Per ciò che riguarda invece la Rete ferroviaria e la logistica integrata, l'investimento per garantire la connessione tra il porto di Livorno e l'interporto di Guasticce ammonta a 14,25 milioni di euro, di cui 9,25 milioni a carico della Regione Toscana e 2,5 milioni ciascuno che arriveranno dal Ministero dei Trasporti e da Rete ferroviaria italiana. Le risorse si aggiungono ai 40 milioni già finanziati per la realizzazione del raccordo ferroviario, i cui lavori sono da poco partiti.

Alla riqualificazione produttiva dell'area colpita dalla crisi industriale è destinato uno stanziamento da 29,95 milioni di euro, di cui 15 milioni arriveranno dalla Regione Toscana. Completa il quadro la bonifica delle aree del SIN, il Sito di interesse nazionale, cui sono destinati 1,8 milioni di euro che arrivano dal Ministero dell'Ambiente.

Oltre agli interventi economici diretti, sono previste una serie di facilitazioni che comprendono la disponibilità da parte della Regione Toscana a praticare nel 2015 una riduzione dell'1,5% dell'aliquota Irap (l'imposta regionale sulle attività produttive) per tutte le PMI che si insedieranno ex novo nell'area. Inoltre è previsto il riconoscimento di Zona franca doganale ovvero della possibilità di offrire condizioni vantaggiose per attrarre merci e capitali da parte del porto di Livorno e del retroporto. Si punterà anche ad una maggiore efficienza nell'approvvigionamento energetico a partire dal polo industriale di Rosignano Marittimo, Livorno e Collesalvetti. 

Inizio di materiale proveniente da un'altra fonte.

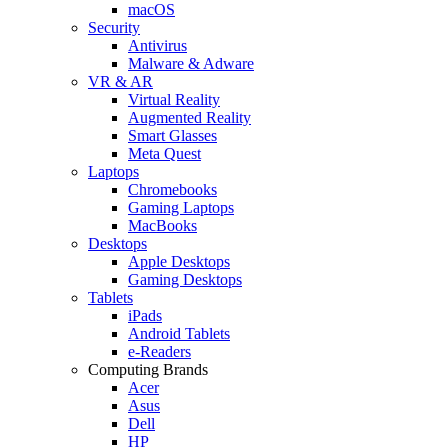
macOS
Security
Antivirus
Malware & Adware
VR & AR
Virtual Reality
Augmented Reality
Smart Glasses
Meta Quest
Laptops
Chromebooks
Gaming Laptops
MacBooks
Desktops
Apple Desktops
Gaming Desktops
Tablets
iPads
Android Tablets
e-Readers
Computing Brands
Acer
Asus
Dell
HP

L'Accordo prevede infine l'istituzione presso il MISE di un Comitato esecutivo coordinato dal presidente della Regione, che entro 3 mesi dalla sua istituzione dovrà redigere un cronoprogramma degli interventi. Alla Cabina di regia territoriale, aperta anche alle organizzazioni sindacali, è affidato invece il compito di coordinare i rapporti con i Ministeri interessati e di garantire il confronto sulle varie attività da realizzare.

La durata prevista per l'Accordo di programma è di dieci anni.